Prompt: For the listing below, show each line that includes the string "knee".

Record set:
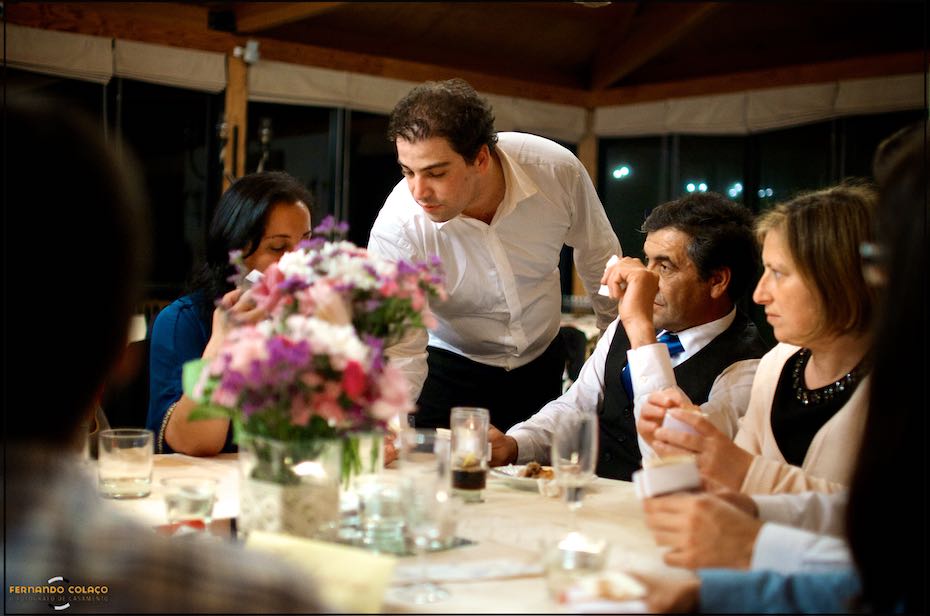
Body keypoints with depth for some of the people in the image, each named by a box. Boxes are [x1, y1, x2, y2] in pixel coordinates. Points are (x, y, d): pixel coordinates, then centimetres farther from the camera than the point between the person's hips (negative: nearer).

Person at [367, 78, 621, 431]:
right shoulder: (396, 230, -30)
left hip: (542, 361, 2)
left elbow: (598, 256, -3)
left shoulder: (558, 171, -23)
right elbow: (400, 353, -28)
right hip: (449, 371, -2)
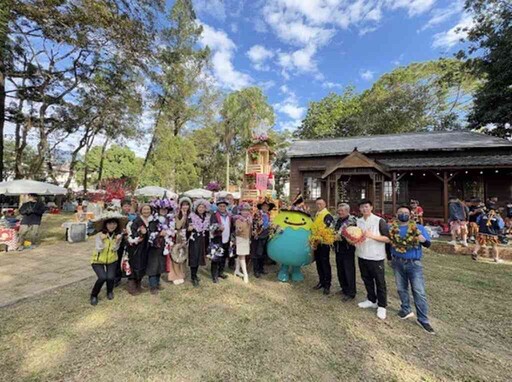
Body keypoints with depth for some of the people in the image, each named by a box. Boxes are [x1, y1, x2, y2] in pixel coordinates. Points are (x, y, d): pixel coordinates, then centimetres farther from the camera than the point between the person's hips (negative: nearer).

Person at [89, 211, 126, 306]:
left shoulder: (118, 234, -13)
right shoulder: (100, 235, -20)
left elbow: (115, 249, -16)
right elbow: (99, 250, -21)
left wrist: (117, 241, -33)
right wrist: (102, 240, -37)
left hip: (111, 260, 2)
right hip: (98, 260, -2)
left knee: (110, 277, -15)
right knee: (102, 277, -22)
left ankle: (110, 291, 19)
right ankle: (94, 295, 7)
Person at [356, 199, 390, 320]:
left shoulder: (379, 221, -10)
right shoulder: (358, 221, 7)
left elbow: (387, 239, -12)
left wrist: (371, 235, -24)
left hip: (376, 257, -5)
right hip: (362, 256, 5)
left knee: (380, 282, 7)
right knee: (367, 279, 17)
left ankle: (382, 306, 22)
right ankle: (371, 300, 35)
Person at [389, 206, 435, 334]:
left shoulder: (418, 228, -5)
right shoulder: (391, 228, -1)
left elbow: (428, 244, -9)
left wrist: (423, 239, -32)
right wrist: (390, 257, 6)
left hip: (414, 263, -2)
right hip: (397, 263, 3)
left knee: (419, 292, -1)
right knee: (401, 288, 15)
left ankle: (423, 320, 14)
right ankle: (406, 310, 35)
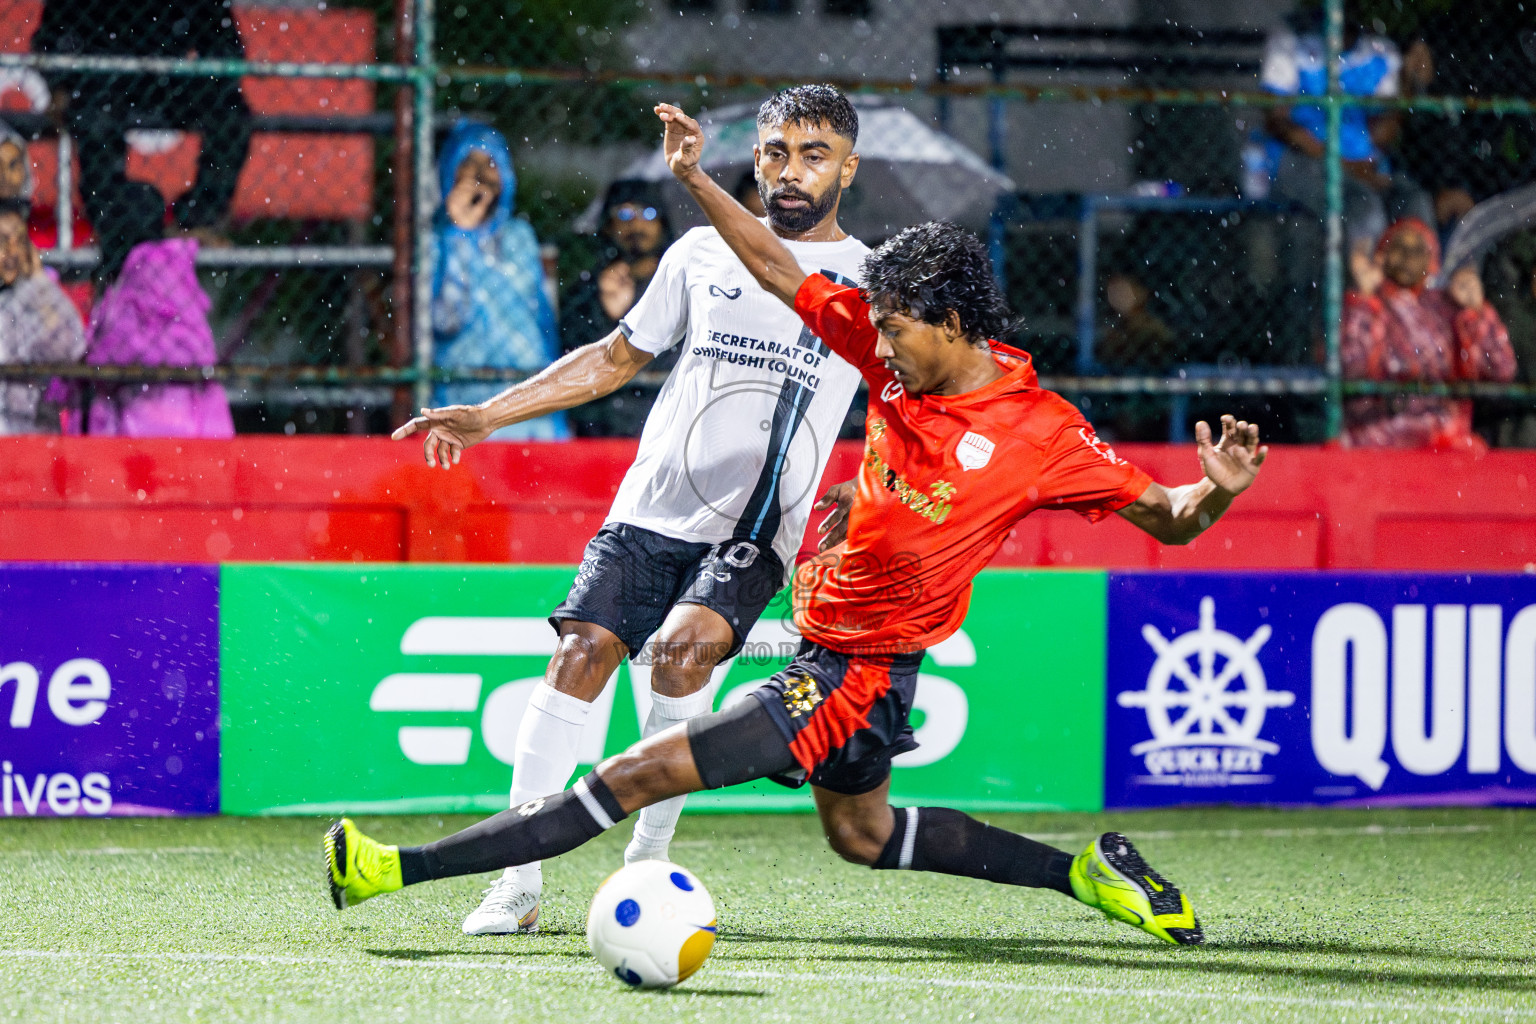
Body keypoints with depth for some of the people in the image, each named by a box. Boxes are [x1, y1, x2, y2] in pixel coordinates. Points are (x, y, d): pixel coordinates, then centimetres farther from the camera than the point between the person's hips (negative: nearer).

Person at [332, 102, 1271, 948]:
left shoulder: (1044, 435, -17)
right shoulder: (902, 359, 0)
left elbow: (1167, 520, -11)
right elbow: (779, 271, 7)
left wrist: (1217, 492, -32)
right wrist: (695, 180, 0)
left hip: (859, 674, -9)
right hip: (826, 644, 9)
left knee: (648, 771, -14)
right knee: (863, 834, 30)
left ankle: (407, 869, -15)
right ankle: (1086, 873, 36)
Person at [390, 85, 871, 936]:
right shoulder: (702, 253, 13)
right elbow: (616, 357, 22)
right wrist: (485, 416, 18)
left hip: (754, 534, -3)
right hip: (651, 507, 3)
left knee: (680, 650, -26)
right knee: (580, 652, -13)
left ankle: (647, 863, -14)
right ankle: (518, 883, -10)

Task answer:
left knee: (110, 277, -15)
right knee: (102, 277, -22)
left knee: (380, 282, 7)
right knee: (367, 279, 17)
left knee: (419, 292, -1)
right knee: (401, 288, 15)
left knee: (648, 771, -14)
right knee: (863, 834, 30)
left knee: (680, 650, -26)
right knee: (580, 652, -13)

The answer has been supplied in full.